**DATA FOR REVIEW:**
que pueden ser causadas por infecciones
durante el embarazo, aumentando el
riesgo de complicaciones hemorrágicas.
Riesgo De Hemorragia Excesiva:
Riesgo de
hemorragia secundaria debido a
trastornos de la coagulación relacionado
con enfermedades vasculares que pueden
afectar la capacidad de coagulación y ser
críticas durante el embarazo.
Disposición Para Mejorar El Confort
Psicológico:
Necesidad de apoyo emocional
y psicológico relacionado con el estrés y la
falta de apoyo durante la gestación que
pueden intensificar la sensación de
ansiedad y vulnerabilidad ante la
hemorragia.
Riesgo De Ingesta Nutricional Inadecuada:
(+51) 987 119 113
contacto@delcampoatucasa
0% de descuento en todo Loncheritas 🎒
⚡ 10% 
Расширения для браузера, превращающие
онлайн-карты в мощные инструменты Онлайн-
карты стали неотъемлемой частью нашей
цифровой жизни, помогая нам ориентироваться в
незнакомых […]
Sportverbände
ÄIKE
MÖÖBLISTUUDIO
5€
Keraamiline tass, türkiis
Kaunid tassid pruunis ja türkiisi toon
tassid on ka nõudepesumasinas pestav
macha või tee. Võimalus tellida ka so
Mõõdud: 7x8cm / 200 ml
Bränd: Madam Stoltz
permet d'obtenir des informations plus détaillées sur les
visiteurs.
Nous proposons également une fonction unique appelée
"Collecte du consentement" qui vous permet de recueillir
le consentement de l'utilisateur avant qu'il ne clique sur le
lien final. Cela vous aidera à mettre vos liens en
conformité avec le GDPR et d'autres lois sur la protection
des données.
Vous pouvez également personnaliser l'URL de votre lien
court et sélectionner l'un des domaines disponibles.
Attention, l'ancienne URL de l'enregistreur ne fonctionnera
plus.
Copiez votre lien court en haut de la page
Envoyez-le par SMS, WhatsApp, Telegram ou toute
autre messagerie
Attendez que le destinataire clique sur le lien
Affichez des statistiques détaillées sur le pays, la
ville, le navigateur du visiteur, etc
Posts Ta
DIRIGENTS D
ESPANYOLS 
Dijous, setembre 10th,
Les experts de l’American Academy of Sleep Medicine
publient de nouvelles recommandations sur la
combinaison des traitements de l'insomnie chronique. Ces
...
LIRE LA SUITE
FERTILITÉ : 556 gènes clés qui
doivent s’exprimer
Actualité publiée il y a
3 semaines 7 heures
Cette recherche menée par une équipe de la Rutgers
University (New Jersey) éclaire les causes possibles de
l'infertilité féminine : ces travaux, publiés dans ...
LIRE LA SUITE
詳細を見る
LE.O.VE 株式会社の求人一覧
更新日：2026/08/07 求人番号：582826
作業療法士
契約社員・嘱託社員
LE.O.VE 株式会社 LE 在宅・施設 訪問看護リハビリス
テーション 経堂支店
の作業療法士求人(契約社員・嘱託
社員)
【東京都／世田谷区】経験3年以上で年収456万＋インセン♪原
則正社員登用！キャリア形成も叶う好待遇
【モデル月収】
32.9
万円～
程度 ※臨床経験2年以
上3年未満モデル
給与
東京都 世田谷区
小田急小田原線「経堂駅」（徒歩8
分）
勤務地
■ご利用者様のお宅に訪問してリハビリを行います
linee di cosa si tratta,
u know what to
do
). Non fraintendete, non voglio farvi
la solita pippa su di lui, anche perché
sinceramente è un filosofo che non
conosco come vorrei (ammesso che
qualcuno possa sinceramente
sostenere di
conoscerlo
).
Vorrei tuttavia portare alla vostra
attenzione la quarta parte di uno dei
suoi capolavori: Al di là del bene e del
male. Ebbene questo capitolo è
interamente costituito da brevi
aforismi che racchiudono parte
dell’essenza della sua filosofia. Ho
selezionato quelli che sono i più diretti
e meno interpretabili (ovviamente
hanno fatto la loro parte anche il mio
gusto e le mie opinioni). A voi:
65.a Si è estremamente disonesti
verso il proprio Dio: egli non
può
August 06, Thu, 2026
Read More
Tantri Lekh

**PROBLEM DESCRIPTION:** Copy the items word for word, from their first line through the line that contains "Vous pouvez également".

**TASK OUTPUT:**
que pueden ser causadas por infecciones
durante el embarazo, aumentando el
riesgo de complicaciones hemorrágicas.
Riesgo De Hemorragia Excesiva:
Riesgo de
hemorragia secundaria debido a
trastornos de la coagulación relacionado
con enfermedades vasculares que pueden
afectar la capacidad de coagulación y ser
críticas durante el embarazo.
Disposición Para Mejorar El Confort
Psicológico:
Necesidad de apoyo emocional
y psicológico relacionado con el estrés y la
falta de apoyo durante la gestación que
pueden intensificar la sensación de
ansiedad y vulnerabilidad ante la
hemorragia.
Riesgo De Ingesta Nutricional Inadecuada:
(+51) 987 119 113
contacto@delcampoatucasa
0% de descuento en todo Loncheritas 🎒
⚡ 10% 
Расширения для браузера, превращающие
онлайн-карты в мощные инструменты Онлайн-
карты стали неотъемлемой частью нашей
цифровой жизни, помогая нам ориентироваться в
незнакомых […]
Sportverbände
ÄIKE
MÖÖBLISTUUDIO
5€
Keraamiline tass, türkiis
Kaunid tassid pruunis ja türkiisi toon
tassid on ka nõudepesumasinas pestav
macha või tee. Võimalus tellida ka so
Mõõdud: 7x8cm / 200 ml
Bränd: Madam Stoltz
permet d'obtenir des informations plus détaillées sur les
visiteurs.
Nous proposons également une fonction unique appelée
"Collecte du consentement" qui vous permet de recueillir
le consentement de l'utilisateur avant qu'il ne clique sur le
lien final. Cela vous aidera à mettre vos liens en
conformité avec le GDPR et d'autres lois sur la protection
des données.
Vous pouvez également personnaliser l'URL de votre lien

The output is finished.